Would you copy each line of the records that includes the word "linejoin"?

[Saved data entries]
╭──

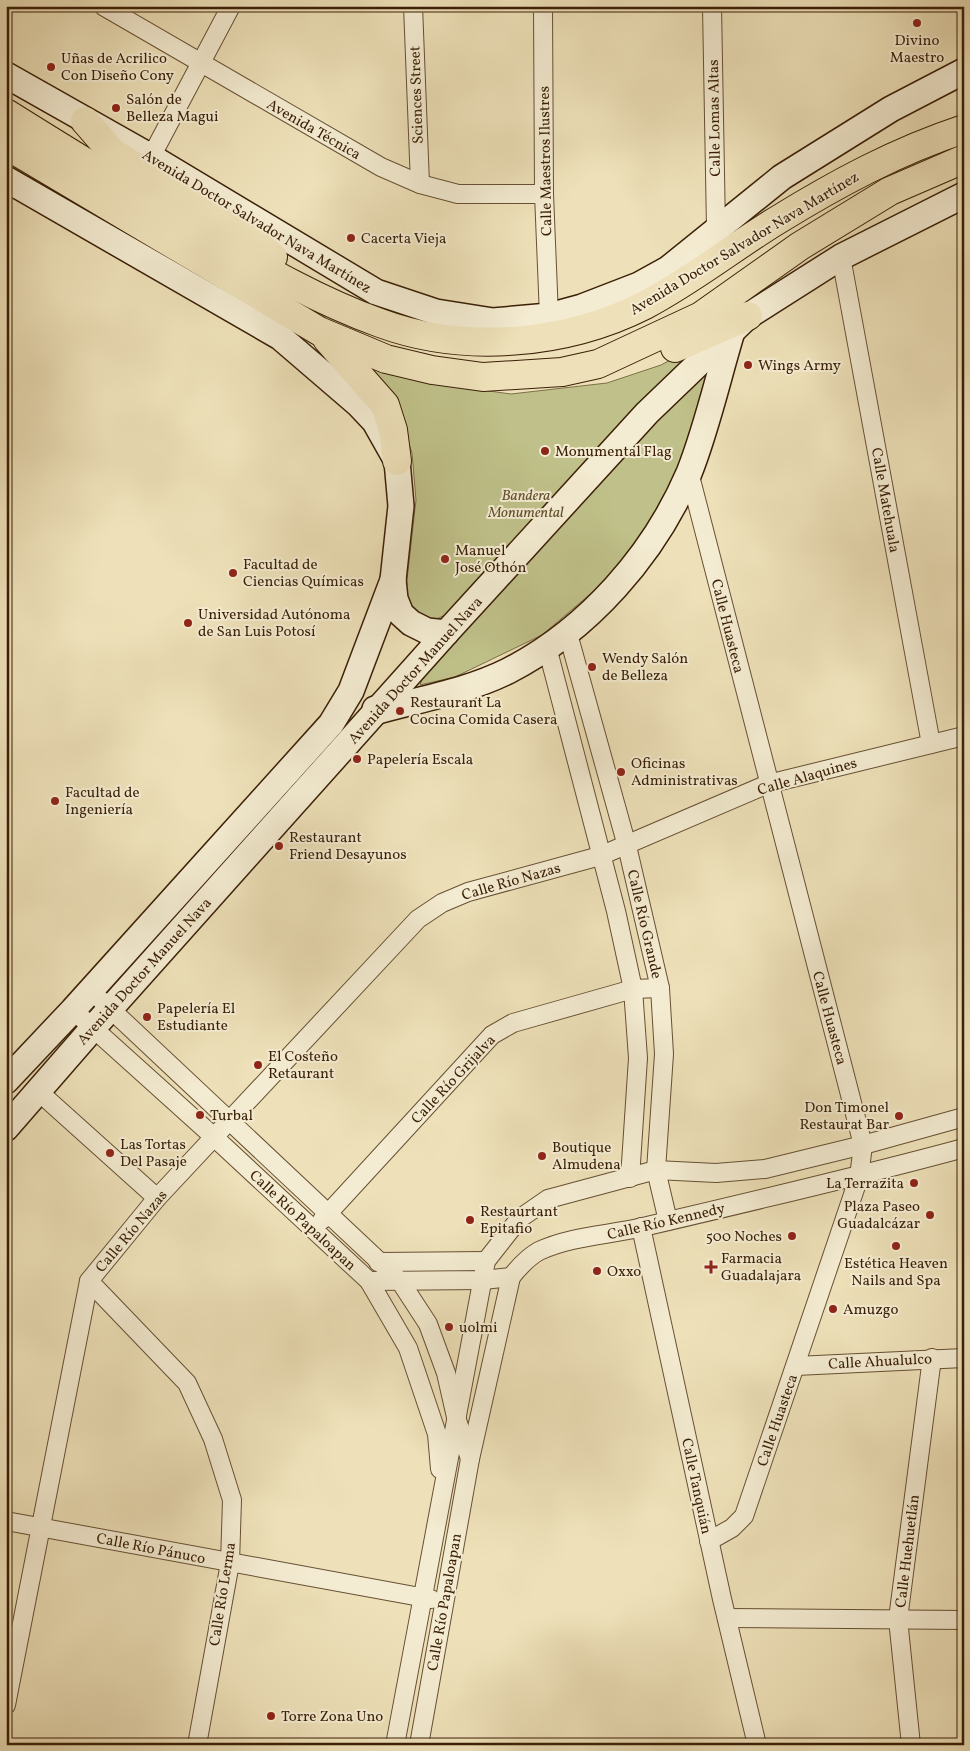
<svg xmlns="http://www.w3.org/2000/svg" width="970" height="1751" viewBox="0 0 970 1751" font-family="Vollkorn,serif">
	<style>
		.green { fill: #c0c18a; stroke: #7d7048 }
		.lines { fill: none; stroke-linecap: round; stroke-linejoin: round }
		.street-casing { stroke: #675033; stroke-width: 20 }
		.secondary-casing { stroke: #3a1f06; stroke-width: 28 }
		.highway-casing { stroke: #3a1f06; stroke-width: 30 }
		.street { stroke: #f4ecd2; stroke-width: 18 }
		.secondary { stroke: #f4ecd2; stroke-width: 25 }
		.highway { stroke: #eee1b9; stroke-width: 28 }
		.poi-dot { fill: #8f2418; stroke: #f4ecd2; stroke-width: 2 }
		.labels { text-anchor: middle; stroke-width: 4; stroke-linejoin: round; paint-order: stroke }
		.poi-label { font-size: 15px; fill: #3a1f06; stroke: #f4ecd2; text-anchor: start }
		.street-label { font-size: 15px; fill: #3a1f06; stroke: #f4ecd2 }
		.park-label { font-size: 15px; font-style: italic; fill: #62502e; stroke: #f4ecd2 }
	</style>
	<rect width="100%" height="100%" fill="#eee1b9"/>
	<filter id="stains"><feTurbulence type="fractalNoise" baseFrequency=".004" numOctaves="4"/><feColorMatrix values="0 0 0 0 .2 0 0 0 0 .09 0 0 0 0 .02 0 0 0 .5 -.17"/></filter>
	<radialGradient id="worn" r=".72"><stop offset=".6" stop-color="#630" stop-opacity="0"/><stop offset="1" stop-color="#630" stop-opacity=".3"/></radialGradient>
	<polygon class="green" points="725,330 701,417 655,521 601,585 542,635 455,677 420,685 443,616 434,620 414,616 406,605 407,580 416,500 412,453 396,404 341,347 382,369 423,382 511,394 607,383 661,365"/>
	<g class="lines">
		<defs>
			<g id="street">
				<polyline points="103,6 381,167 420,184 458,194 544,194"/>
				<polyline points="413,6 420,184"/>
				<polyline points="543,6 544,194 549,316"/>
				<polyline points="712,6 716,229"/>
				<polyline points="151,157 231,6"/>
				<polyline points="841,257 931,744"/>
				<polyline points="689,472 863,1145 859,1177 744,1516 732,1528 709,1541"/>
				<polyline points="568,634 627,846 660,988 664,1054 656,1170 668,1221"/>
				<polyline points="547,647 616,911 633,989 638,1058 630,1178"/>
				<polyline points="102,1001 400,1281 428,1324 446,1373 456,1417 470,1459"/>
				<polyline points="73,1010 214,1137 369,1281 408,1348 437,1434 440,1469"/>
				<polyline points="39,1092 157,1198"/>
				<polyline points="322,1220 492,1035 513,1023 633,989 660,988"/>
				<polyline points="641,1227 722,1599 757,1745"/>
				<polyline points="378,1262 486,1261"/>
				<polyline points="89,1281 187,1383 213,1439 232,1500 230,1563 197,1745"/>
				<path d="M369,1281L483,1280L511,1277C519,1267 528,1257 539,1251C571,1236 609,1235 643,1227C750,1202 857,1177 964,1148"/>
				<polyline points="796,1366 964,1358"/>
				<polyline points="6,1521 431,1599"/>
				<polyline points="727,1618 964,1620"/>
				<polyline points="6,1705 89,1281 157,1198 418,919 442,903 468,892 600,856 768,784 964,736"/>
				<polyline points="395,1745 486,1261 519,1219 548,1199 656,1170 716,1173 765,1169 863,1145 964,1117"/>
				<polyline points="419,1745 470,1459 511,1277"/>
				<polyline points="911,1745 898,1619 932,1358"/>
			</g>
			<g id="secondary">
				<polyline points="6,75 151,157 376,292 436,312 493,321 549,316 582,307 639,285 668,269 782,177 891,109 964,71"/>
				<polyline points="6,179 280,337 358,404 375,422 397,461 401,506 393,580 395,599 401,614 411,623 427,631 446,633"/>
				<path d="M375,709L378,711C421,699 468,691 508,671C588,630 654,555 689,473C706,431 718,378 731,335"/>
				<polyline points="6,1081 73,1010 331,724 351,691 393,580"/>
				<polyline points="6,1128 93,1028 446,633 647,413 748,316 841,257 964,195"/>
			</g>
			<g id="highway">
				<path d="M6,113C73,155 140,196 208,236C263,269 319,301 380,323C464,354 566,345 645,305C691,281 732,248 776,221C836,184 897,151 964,129"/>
				<polyline points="85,121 112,152 251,239 273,257"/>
				<polyline points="6,145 319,331 386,359 432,370 483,377 562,372 598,364 701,316 800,246 890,191 964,159"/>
				<polyline points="327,339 385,405 393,430 397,461"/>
				<polyline points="675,348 748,316"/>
			</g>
		</defs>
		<use href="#street" class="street-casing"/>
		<use href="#secondary" class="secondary-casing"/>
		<use href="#highway" class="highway-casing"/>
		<use href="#street" class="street"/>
		<use href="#secondary" class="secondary"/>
		<use href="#highway" class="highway"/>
	</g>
	<g class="poi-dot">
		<circle cx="917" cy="23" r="5"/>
		<circle cx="51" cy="67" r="5"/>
		<circle cx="116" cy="108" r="5"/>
		<circle cx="351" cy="238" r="5"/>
		<circle cx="748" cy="365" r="5"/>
		<circle cx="545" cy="451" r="5"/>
		<circle cx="445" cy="559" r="5"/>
		<circle cx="233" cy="573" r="5"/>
		<circle cx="188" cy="623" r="5"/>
		<circle cx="592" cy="667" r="5"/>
		<circle cx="400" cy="711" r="5"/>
		<circle cx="357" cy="759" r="5"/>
		<circle cx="621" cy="772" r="5"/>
		<circle cx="55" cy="801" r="5"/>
		<circle cx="279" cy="846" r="5"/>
		<circle cx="147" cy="1017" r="5"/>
		<circle cx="258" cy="1065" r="5"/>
		<circle cx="200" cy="1115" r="5"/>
		<circle cx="899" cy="1116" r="5"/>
		<circle cx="110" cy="1153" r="5"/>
		<circle cx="542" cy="1156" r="5"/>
		<circle cx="914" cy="1183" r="5"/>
		<circle cx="930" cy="1215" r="5"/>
		<circle cx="470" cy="1220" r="5"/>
		<circle cx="792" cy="1236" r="5"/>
		<circle cx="896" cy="1246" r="5"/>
		<path d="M708.5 1259.5h5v5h5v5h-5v5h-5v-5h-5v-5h5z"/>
		<circle cx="597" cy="1271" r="5"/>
		<circle cx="833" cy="1309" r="5"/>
		<circle cx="449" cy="1327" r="5"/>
		<circle cx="271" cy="1716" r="5"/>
	</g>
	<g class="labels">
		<g class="poi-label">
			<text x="917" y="45" text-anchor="middle">Divino<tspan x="917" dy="17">Maestro</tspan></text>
			<text x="61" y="63">Uñas de Acrilico<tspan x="61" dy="17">Con Diseño Cony</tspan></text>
			<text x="126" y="104">Salón de<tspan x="126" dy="17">Belleza Magui</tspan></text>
			<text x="361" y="243">Cacerta Vieja</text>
			<text x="758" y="370">Wings Army</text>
			<text x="555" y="456">Monumental Flag</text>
			<text x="455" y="555">Manuel<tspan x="455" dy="17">José Othón</tspan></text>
			<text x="243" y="569">Facultad de<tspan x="243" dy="17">Ciencias Químicas</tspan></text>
			<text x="198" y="619">Universidad Autónoma<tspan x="198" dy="17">de San Luis Potosí</tspan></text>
			<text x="602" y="663">Wendy Salón<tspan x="602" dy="17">de Belleza</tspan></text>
			<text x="410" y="707">Restaurant La<tspan x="410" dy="17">Cocina Comida Casera</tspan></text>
			<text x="367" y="764">Papelería Escala</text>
			<text x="631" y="768">Oficinas<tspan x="631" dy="17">Administrativas</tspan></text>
			<text x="65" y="797">Facultad de<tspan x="65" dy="17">Ingeniería</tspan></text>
			<text x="289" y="842">Restaurant<tspan x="289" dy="17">Friend Desayunos</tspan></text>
			<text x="157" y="1013">Papelería El<tspan x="157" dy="17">Estudiante</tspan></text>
			<text x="268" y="1061">El Costeño<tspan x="268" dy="17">Retaurant</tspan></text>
			<text x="889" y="1112" text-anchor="end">Don Timonel<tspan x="889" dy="17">Restaurat Bar</tspan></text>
			<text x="210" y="1120">Turbal</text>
			<text x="120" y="1149">Las Tortas<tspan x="120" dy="17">Del Pasaje</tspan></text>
			<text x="552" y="1152">Boutique<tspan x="552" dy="17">Almudena</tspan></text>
			<text x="904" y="1188" text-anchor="end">La Terrazita</text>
			<text x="920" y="1211" text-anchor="end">Plaza Paseo<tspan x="920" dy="17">Guadalcázar</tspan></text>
			<text x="480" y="1216">Restaurtant<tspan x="480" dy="17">Epitafio</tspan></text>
			<text x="782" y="1241" text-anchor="end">500 Noches</text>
			<text x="721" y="1263">Farmacia<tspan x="721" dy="17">Guadalajara</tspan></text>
			<text x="896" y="1268" text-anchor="middle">Estética Heaven<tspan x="896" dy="17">Nails and Spa</tspan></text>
			<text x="607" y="1276">Oxxo</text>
			<text x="843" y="1314">Amuzgo</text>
			<text x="459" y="1332">uolmi</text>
			<text x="281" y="1721">Torre Zona Uno</text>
		</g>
		<g class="street-label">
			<text transform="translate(416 95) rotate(-92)" y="5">Sciences Street</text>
			<text transform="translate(714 118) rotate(-91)" y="5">Calle Lomas Altas</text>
			<text transform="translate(314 129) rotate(30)" y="5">Avenida Técnica</text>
			<text transform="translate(545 161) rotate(-91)" y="5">Calle Maestros Ilustres</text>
			<text transform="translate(257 221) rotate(31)" y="5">Avenida Doctor Salvador Nava Martínez</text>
			<text transform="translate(744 243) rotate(-31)" y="5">Avenida Doctor Salvador Nava Martínez</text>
			<text transform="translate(886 500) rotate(80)" y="5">Calle Matehuala</text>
			<text transform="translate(728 626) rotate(76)" y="5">Calle Huasteca</text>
			<text transform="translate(415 670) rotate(-48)" y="5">Avenida Doctor Manuel Nava</text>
			<text transform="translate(807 776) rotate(-16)" y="5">Calle Alaquines</text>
			<text transform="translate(511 881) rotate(-16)" y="5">Calle Río Nazas</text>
			<text transform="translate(645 924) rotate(77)" y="5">Calle Río Grande</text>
			<text transform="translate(144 971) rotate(-48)" y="5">Avenida Doctor Manuel Nava</text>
			<text transform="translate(830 1018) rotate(75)" y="5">Calle Huasteca</text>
			<text transform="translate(453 1079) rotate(-47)" y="5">Calle Río Grijalva</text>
			<text transform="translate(303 1220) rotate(43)" y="5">Calle Río Papaloapan</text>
			<text transform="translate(666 1221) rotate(-13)" y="5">Calle Río Kennedy</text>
			<text transform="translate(131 1231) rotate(-50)" y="5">Calle Río Nazas</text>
			<text transform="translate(880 1361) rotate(-3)" y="5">Calle Ahualulco</text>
			<text transform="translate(777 1420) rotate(-71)" y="5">Calle Huasteca</text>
			<text transform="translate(697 1486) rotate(78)" y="5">Calle Tanquián</text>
			<text transform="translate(151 1548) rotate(11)" y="5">Calle Río Pánuco</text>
			<text transform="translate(907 1551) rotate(-83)" y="5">Calle Huehuetlán</text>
			<text transform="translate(222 1594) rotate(-81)" y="5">Calle Río Lerma</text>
			<text transform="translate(444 1602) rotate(-80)" y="5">Calle Río Papaloapan</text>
		</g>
		<g class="park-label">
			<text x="526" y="500">Bandera<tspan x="526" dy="17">Monumental</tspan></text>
		</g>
	</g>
	<rect width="970" height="1751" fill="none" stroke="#eee1b9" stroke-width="25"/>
	<rect x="8" y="8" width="955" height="1736" fill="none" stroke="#3a1f06" stroke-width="2.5"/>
	<rect x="12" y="12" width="945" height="1726" fill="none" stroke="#3a1f06"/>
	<rect width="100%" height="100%" filter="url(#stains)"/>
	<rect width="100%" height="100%" fill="url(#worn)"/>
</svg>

╰──

Result of this exercise:
		.lines { fill: none; stroke-linecap: round; stroke-linejoin: round }
		.labels { text-anchor: middle; stroke-width: 4; stroke-linejoin: round; paint-order: stroke }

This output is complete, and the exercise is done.